In their article published in the Nature journal, scientists explain the process. They have grown a pancreas from murine pluripotent stem cells in rats. Once grafted to type 1 diabetic mice, this pancreas functioned normally. The pluripotent stem cells were injected at an early stage of embryo development in the rat. These embryos did not contain the gene needed to develop a pancreas. Thus, “the rats developed carrying cells from two cell lines – rats and mice – except for the pancreas which developed spontaneously from the murine line. However, the vessels supplying the pancreas were from the rat”. The transplant concerned part of the pancreas – the mass of insulin-producing cells (Islets of Langerhans). The mice received short-term immunosuppressant treatment (five days) to prevent graft rejection. The graft was successful,  “probably because vascular elements obtained from rats were rapidly eliminated”.

 

Can this approach be transposed to other animals and human beings with a host animal?
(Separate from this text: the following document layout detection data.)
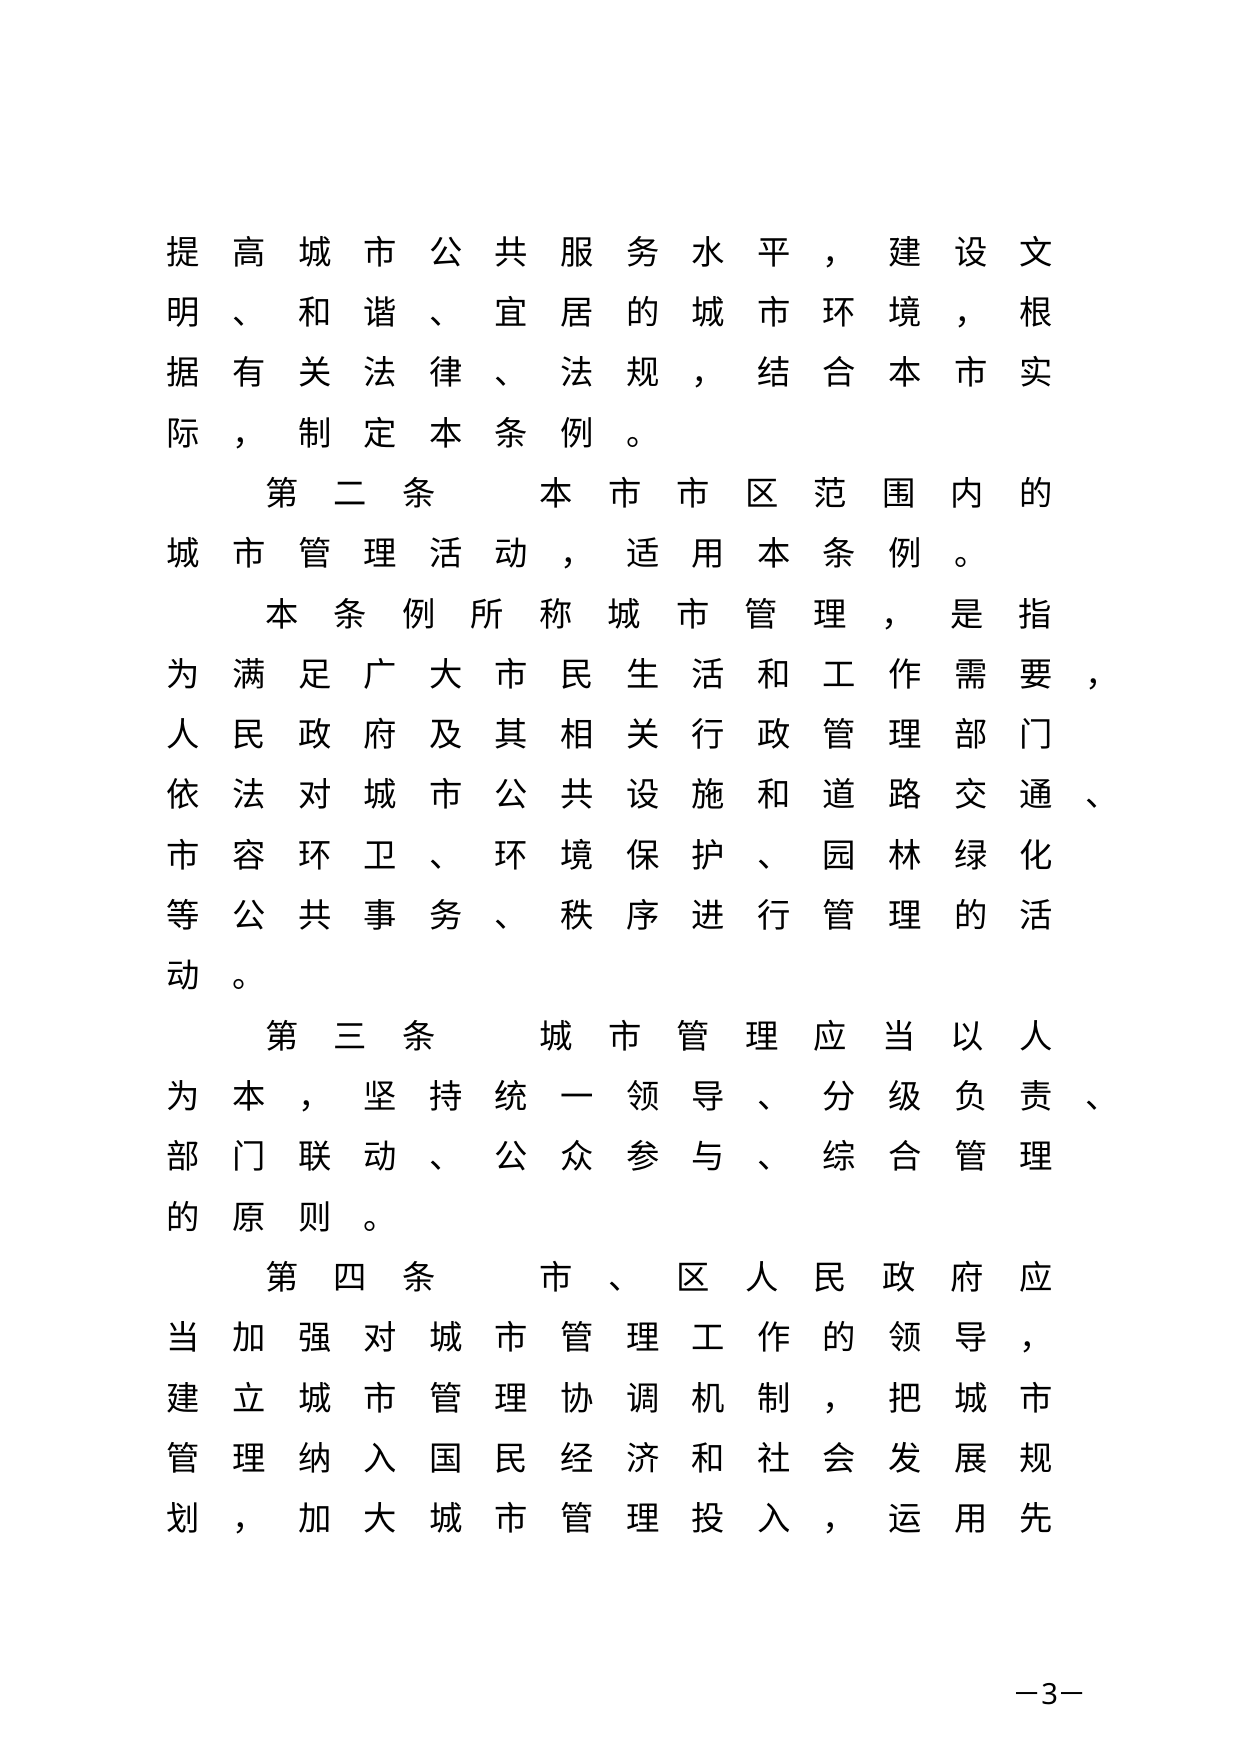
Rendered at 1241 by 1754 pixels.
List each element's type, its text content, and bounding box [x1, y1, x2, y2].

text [167, 1245, 1085, 1546]
text 第二条 本市市区范围内的城市管理活动，适用本条例。 [167, 461, 1085, 581]
text 本条例所称城市管理，是指为满足广大市民生活和工作需要，人民政府及其相关行政管理部门依法对城市公共设施和道路交通、市容环卫、环境保护、园林绿化等公共事务、秩序进行管理的活动。 [167, 581, 1085, 1003]
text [167, 219, 1085, 461]
text 第三条 城市管理应当以人为本，坚持统一领导、分级负责、部门联动、公众参与、综合管理的原则。 [167, 1003, 1085, 1245]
For Sylvaine You, Inserm scientist, “it is far too early to say”. In this case, “the model selected involves two types of rodents”, and in these animals“only one gene determines the growth of the pancreas”. Furthermore, in humans, pluripotent stem cells derived from the adult cells of the recipient would have to be used, which poses “problems of a material and financial nature”.

 

[1] In the case of diabetes, pancreatic transplants are carried out in patients for whom treatment has proven ineffective. Three million people have undergone this kind of treatment in France. In 2015, the pancreas represented only 78 of the 5,746 organs that were transplanted.